To conduct an advanced attack, you need more than just a collection of simple scripts. In addition to talent, you need a large amount of managed and unmanaged code. The more code and resources that are required to conduct an engagement, the more time we need. Time is something we don’t have a lot of on an engagement.
Today, to be an advanced and effective attacker, you need to move fast, and that speed requires a move to a DevOps style of managing infrastructure and code. With cloud resources and APIs to manage these resources, the days of manual setup are long behind us.
Where do we get started, and how does it all work?

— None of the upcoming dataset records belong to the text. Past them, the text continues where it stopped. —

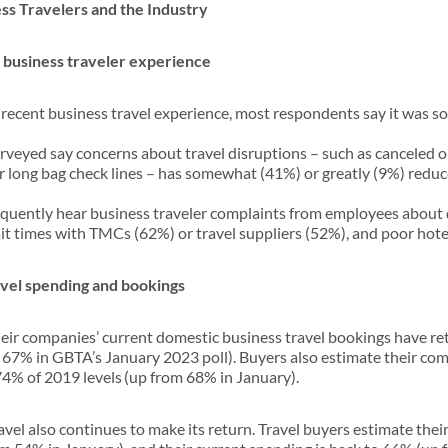
ss Travelers and the Industry
e business traveler experience
 recent business travel experience, most respondents say it was 
rveyed say concerns about travel disruptions – such as canceled or
or long bag check lines – has somewhat (41%) or greatly (9%) reduce
quently hear business traveler complaints from employees about 
wait times with TMCs (62%) or travel suppliers (52%), and poor hote
ravel spending and bookings
heir companies’ current domestic business travel bookings have r
 67% in GBTA’s January 2023 poll). Buyers also estimate their co
 74% of 2019 levels (up from 68% in January).
avel also continues to make its return. Travel buyers estimate the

In this Black Hills Information Security (BHIS) Workshop, we will go into the nuts and bolts of using DevOps for our engagements. We will learn how to use three different software stacks together to create the results we want. The Workshop will include four labs to take what you have learned and apply it right away.
First, we will focus on how to use Terraform to manage cloud infrastructure. Then we will dive into Ansible to configure our operating systems, and we will also look at Docker to execute our code and dependencies.
Finally, we will combine what we have learned to work through some common attack scenarios—for example, phishing or a C2 server. Not only will we walk through how it all works, but you will walk away with an understanding of how to customize this code to fit your needs.
If you have ever wanted to learn how to use Terraform, Ansible, or Docker and apply that knowledge to a red team, then this workshop is a must-see.